There is one major difference between events in an object-oriented development environment and the old Valid and When clauses. In FoxPro 2.6, there was no direct method for manually executing the code snippet attached to an event (well, there was a way, but it was a kludge). In other words, there was no single command that ran the procedure attached to a screen object's Valid event. In an object-oriented development environment you can do this easily by calling the event the same way you would call a method. For example, if you have a pushbutton called cmdOK, you could execute the code attached to the Click event (that is, the Click() method) at any time by issuing the following:

cmdOk.Click()

By attaching code to events, you greatly increase the control you have over the behavior of an object. In fact, with the myriad of events to which Visual FoxPro enables you to respond, you can have acute, pinpoint control over forms and objects.

So far, you have seen that you can create objects as well as assign properties to them and create methods for them.

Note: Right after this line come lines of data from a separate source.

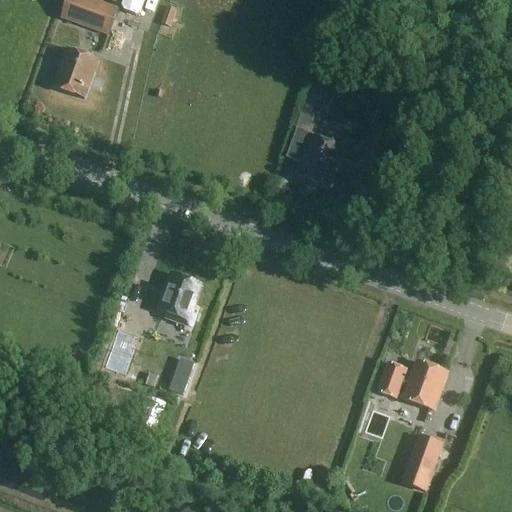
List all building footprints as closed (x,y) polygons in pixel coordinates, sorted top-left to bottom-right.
[(110,38),(119,11),(87,0),(68,0),(61,21),(110,38)] [(124,0),(122,9),(124,14),(135,18),(140,15),(145,0),(124,0)] [(170,29),(176,12),(166,9),(160,26),(170,29)] [(104,63),(125,67),(130,43),(109,39),(104,63)] [(85,101),(99,63),(67,52),(54,89),(85,101)] [(386,165),(396,137),(374,129),(364,157),(386,165)] [(297,134),(288,160),(302,165),(297,177),(330,188),(344,151),(297,134)] [(190,324),(203,288),(172,276),(159,313),(168,316),(164,329),(183,336),(188,323),(190,324)] [(196,370),(203,346),(190,342),(183,366),(196,370)] [(417,364),(412,377),(407,375),(408,373),(389,366),(378,396),(397,403),(399,398),(404,400),(404,401),(435,413),(448,376),(417,364)] [(421,439),(409,471),(433,479),(444,447),(421,439)] [(322,495),(329,477),(321,474),(314,492),(322,495)]
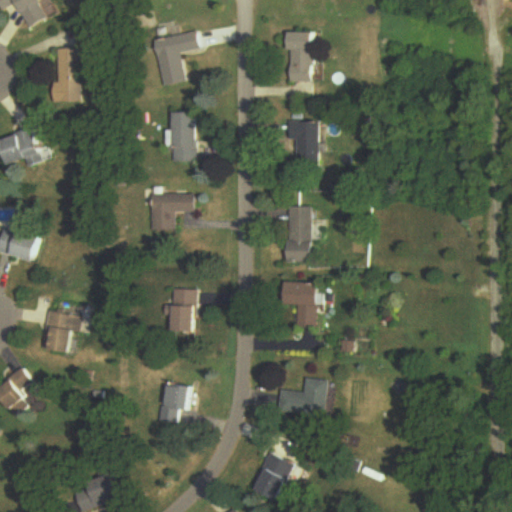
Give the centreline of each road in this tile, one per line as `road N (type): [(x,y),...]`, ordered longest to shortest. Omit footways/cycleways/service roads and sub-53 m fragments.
road 1 (residential): [(244,0),(243,404),(226,456),(185,511)]
road 2 (residential): [(493,0),(503,441),(496,511)]
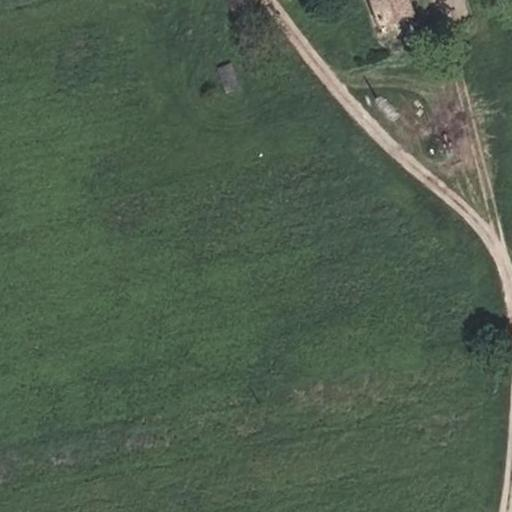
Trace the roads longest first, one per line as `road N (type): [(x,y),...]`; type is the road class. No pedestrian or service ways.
road 1 (track): [(511,270),(505,251),(379,127),(289,0)]
road 2 (track): [(511,43),(468,57),(505,251)]
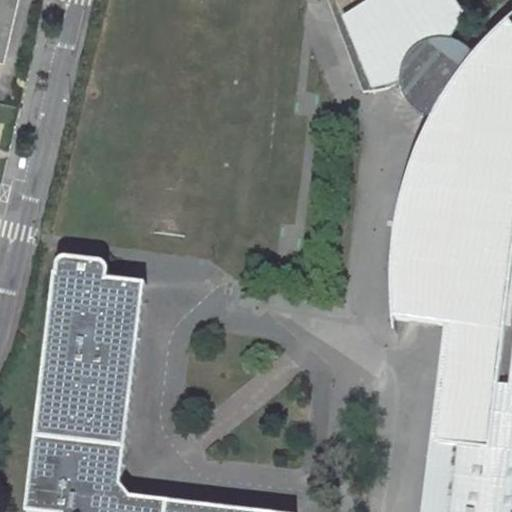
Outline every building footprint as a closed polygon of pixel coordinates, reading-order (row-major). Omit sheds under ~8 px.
[(403,223),(400,243),(399,248),(397,280),(399,316),(458,323),(511,330),(511,327),(511,22),(501,33),(485,51),(476,42),(462,35),(474,8),(468,0),(344,0),(379,86),(391,85),(408,79),(411,92),(418,104),(427,111),(433,114),(440,116),(425,149),(411,188),(403,223)] [(0,58),(5,60),(14,21),(0,17),(0,58)] [(64,263),(32,509),(49,511),(243,511),(135,497),(125,484),(150,285),(113,280),(114,269),(112,265),(107,263),(73,258),(69,258),(67,259),(64,263)] [(458,323),(433,511),(456,511),(472,389),(473,387),(473,385),(473,384),(474,384),(474,383),(475,382),(475,381),(476,381),(476,380),(477,380),(477,379),(478,379),(511,382),(511,330),(458,323)] [(511,511),(511,382),(478,379),(477,379),(477,380),(476,380),(476,381),(475,381),(475,382),(474,383),(474,384),(473,384),(473,385),(473,387),(472,389),(456,511),(511,511)]
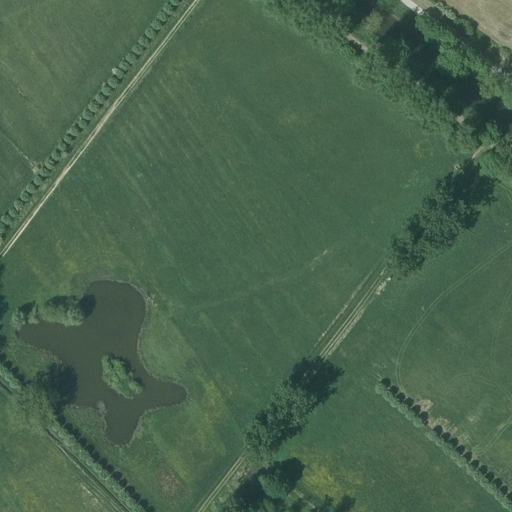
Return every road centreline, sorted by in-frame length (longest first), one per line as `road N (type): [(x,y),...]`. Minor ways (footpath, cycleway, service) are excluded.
road 1 (track): [(485,143),(202,511)]
road 2 (track): [(0,258),(198,0)]
road 3 (track): [(511,84),(402,0)]
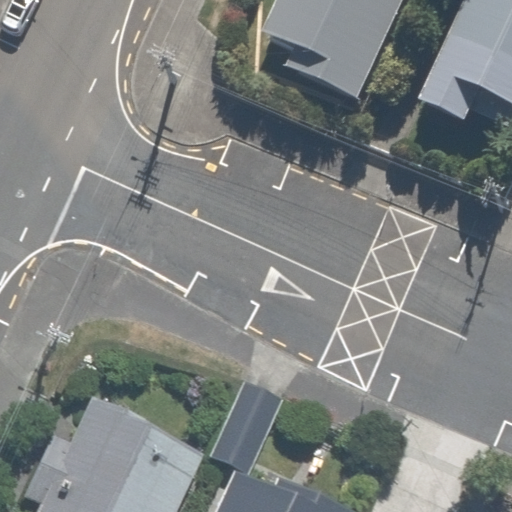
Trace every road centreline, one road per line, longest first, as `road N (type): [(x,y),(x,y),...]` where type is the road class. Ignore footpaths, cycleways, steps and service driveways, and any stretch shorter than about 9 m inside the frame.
road 1 (residential): [(511,350),(30,138)]
road 2 (residential): [(94,0),(30,138)]
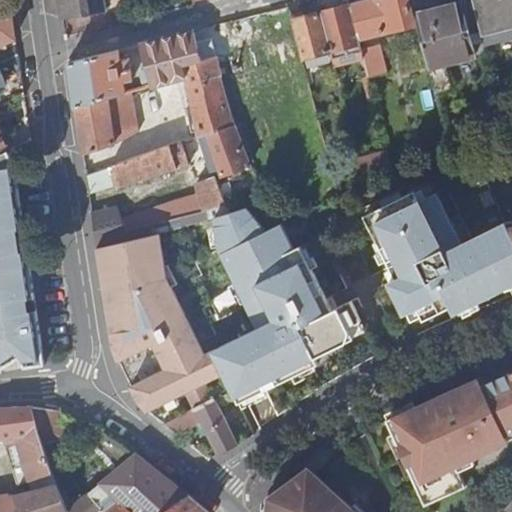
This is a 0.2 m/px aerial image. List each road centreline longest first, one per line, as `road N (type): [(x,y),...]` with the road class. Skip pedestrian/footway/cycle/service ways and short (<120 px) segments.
road 1 (residential): [(41,0),(88,363),(76,386)]
road 2 (residential): [(213,488),(321,405),(413,354),(511,314)]
road 3 (residential): [(213,488),(76,386)]
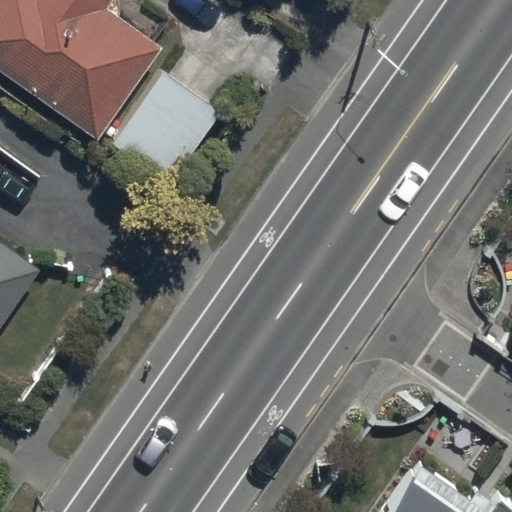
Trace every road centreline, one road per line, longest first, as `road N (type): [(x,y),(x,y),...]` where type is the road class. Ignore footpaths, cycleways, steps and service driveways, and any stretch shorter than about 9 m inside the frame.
road 1 (secondary): [(508,0),(318,273)]
road 2 (secondary): [(318,273),(148,511)]
road 3 (residential): [(318,273),(511,406)]
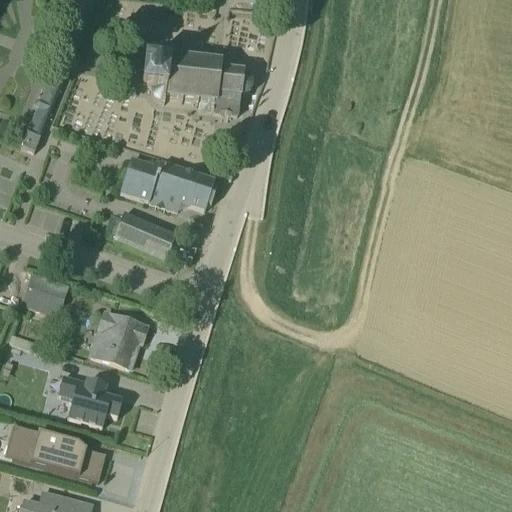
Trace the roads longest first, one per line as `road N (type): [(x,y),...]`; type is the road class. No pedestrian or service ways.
road 1 (track): [(248,242),(247,304),(264,323),(332,348),(348,329),(433,0)]
road 2 (residential): [(160,463),(285,40),(288,0)]
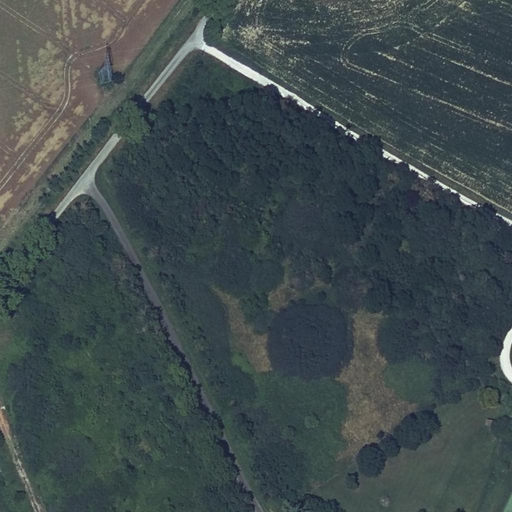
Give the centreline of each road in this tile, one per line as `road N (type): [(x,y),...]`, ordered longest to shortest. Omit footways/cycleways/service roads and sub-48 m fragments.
road 1 (track): [(193,38),(511,227)]
road 2 (unclassified): [(0,288),(223,0)]
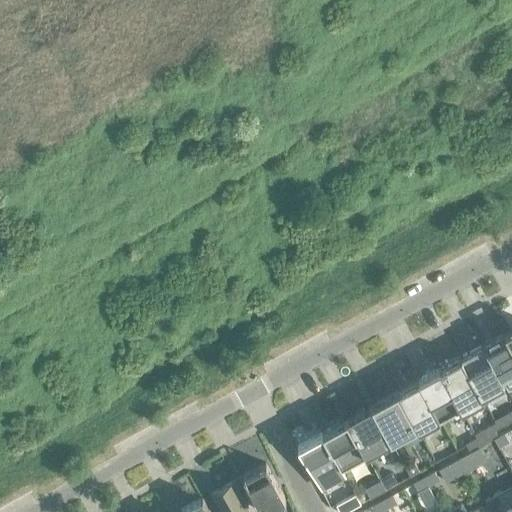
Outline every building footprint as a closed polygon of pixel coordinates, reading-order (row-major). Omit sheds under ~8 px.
[(277,357),(312,339),(307,329),(272,347),(277,357)] [(502,380),(511,374),(511,348),(504,333),(483,345),(502,380)] [(460,357),(483,400),(506,387),(502,380),(483,345),(460,357)] [(459,408),(461,412),(483,400),(460,357),(439,369),(460,407),(459,408)] [(460,407),(439,369),(418,380),(439,419),(459,408),(460,407)] [(416,427),(418,431),(439,419),(418,380),(397,392),(416,427)] [(390,441),(416,427),(397,392),(371,406),(390,441)] [(371,406),(346,420),(366,455),(390,441),(371,406)] [(346,420),(322,433),(341,468),(366,455),(346,420)] [(486,429),(482,431),(475,435),(477,439),(480,445),(491,439),(486,429)] [(322,433),(297,446),(320,488),(344,474),(341,468),(322,433)] [(509,442),(504,433),(494,439),(499,448),(509,442)] [(468,449),(478,444),(474,437),(464,442),(468,449)] [(415,462),(407,466),(406,466),(411,475),(419,470),(415,462)] [(262,511),(264,511),(286,501),(265,464),(243,476),(262,511)] [(439,481),(434,472),(424,478),(428,486),(439,481)] [(392,473),(380,480),(385,490),(397,483),(392,473)] [(424,478),(413,483),(418,492),(428,486),(424,478)] [(221,511),(250,511),(234,481),(211,493),(221,511)] [(367,488),(372,498),(385,491),(380,481),(367,488)] [(511,511),(511,485),(485,500),(491,511),(511,511)] [(336,505),(339,511),(345,511),(360,504),(355,494),(336,505)] [(397,504),(392,495),(381,501),(386,509),(397,504)] [(209,511),(202,498),(201,499),(181,510),(179,511),(180,511),(209,511)] [(381,501),(371,506),(374,511),(381,511),(386,509),(381,501)]
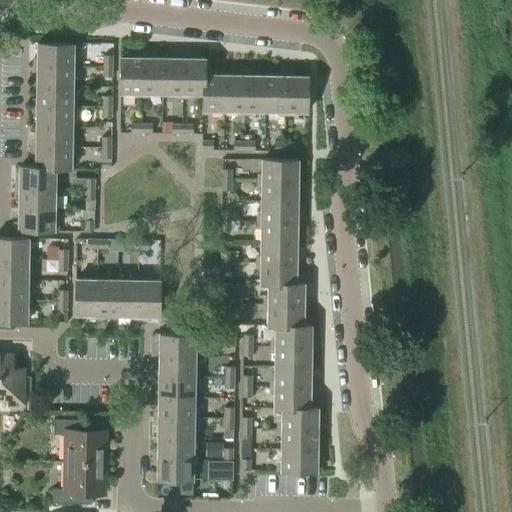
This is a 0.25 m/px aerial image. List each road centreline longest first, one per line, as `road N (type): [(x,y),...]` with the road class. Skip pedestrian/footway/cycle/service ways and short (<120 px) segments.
road 1 (residential): [(387,510),(378,445),(352,409),(334,219),(351,173),(340,60),(331,42),(130,14),(50,17),(18,0)]
road 2 (residential): [(315,511),(139,508),(126,493),(138,386),(123,371),(57,370),(39,336)]
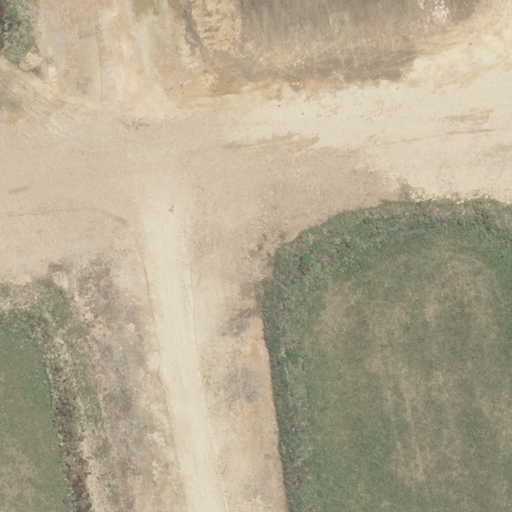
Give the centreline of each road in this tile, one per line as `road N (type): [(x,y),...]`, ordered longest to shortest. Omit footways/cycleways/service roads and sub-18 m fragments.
road 1 (residential): [(159,149),(222,511)]
road 2 (residential): [(159,149),(511,88)]
road 3 (residential): [(0,176),(159,149)]
road 4 (residential): [(133,0),(159,149)]
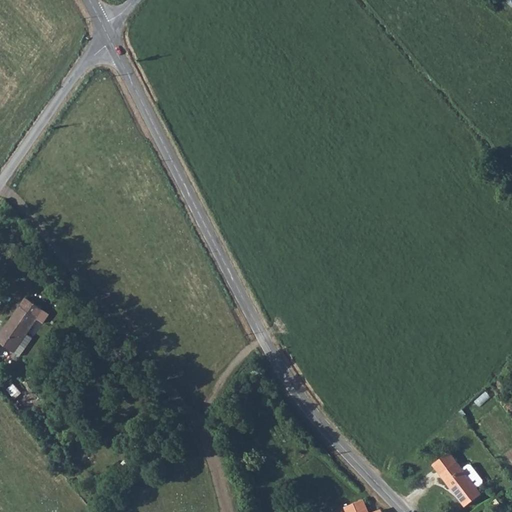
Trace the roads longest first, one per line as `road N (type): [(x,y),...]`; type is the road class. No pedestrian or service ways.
road 1 (tertiary): [(404,511),(290,384),(112,41)]
road 2 (track): [(0,194),(16,202),(195,414),(225,511)]
road 3 (unclassified): [(0,187),(85,62),(112,41)]
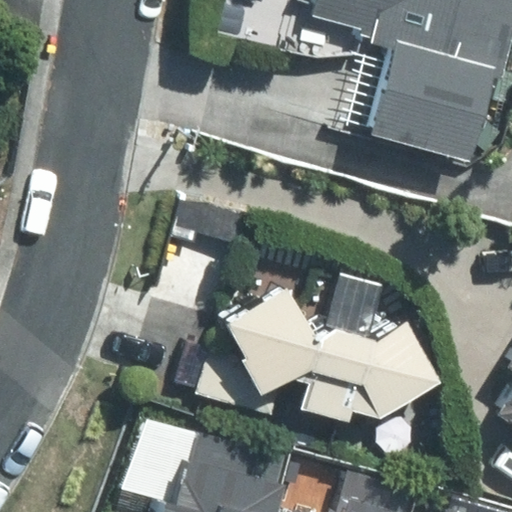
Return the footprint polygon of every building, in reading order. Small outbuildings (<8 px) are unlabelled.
[(380,26),(356,114),(456,141),(479,56),(489,59),(505,0),(307,0),(306,6),(380,26)] [(197,312),(107,286),(87,354),(189,384),(188,391),(273,412),(275,403),(330,413),(332,417),(417,378),(387,314),(353,329),(370,283),(329,268),(311,317),(293,335),(269,281),(197,312)] [(508,359),(485,392),(511,410),(511,315),(490,347),(508,359)] [(142,473),(131,511),(258,511),(276,449),(179,421),(163,479),(142,473)] [(287,511),(285,511),(284,511),(400,511),(409,483),(336,462),(322,511),(287,511)] [(467,511),(434,503),(430,511),(467,511)]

If you had to write code to fine-tune an object every time you created it, you would be in for a lot of coding. Fortunately, OOP has the answer for this as well-classes.

Classes

To this point, all of the discussion in this chapter has centered around the object. But, what is the basis for an object? How is an object coded?

Consider a candle for a moment. A candle maker typically creates a candle from a mold rather than creating each one individually by hand. If the design of a candle needs to change, where would it be changed? On every individual candle? Not likely. Instead, the mold would be changed. When the mold is changed, all new candles get the change automatically.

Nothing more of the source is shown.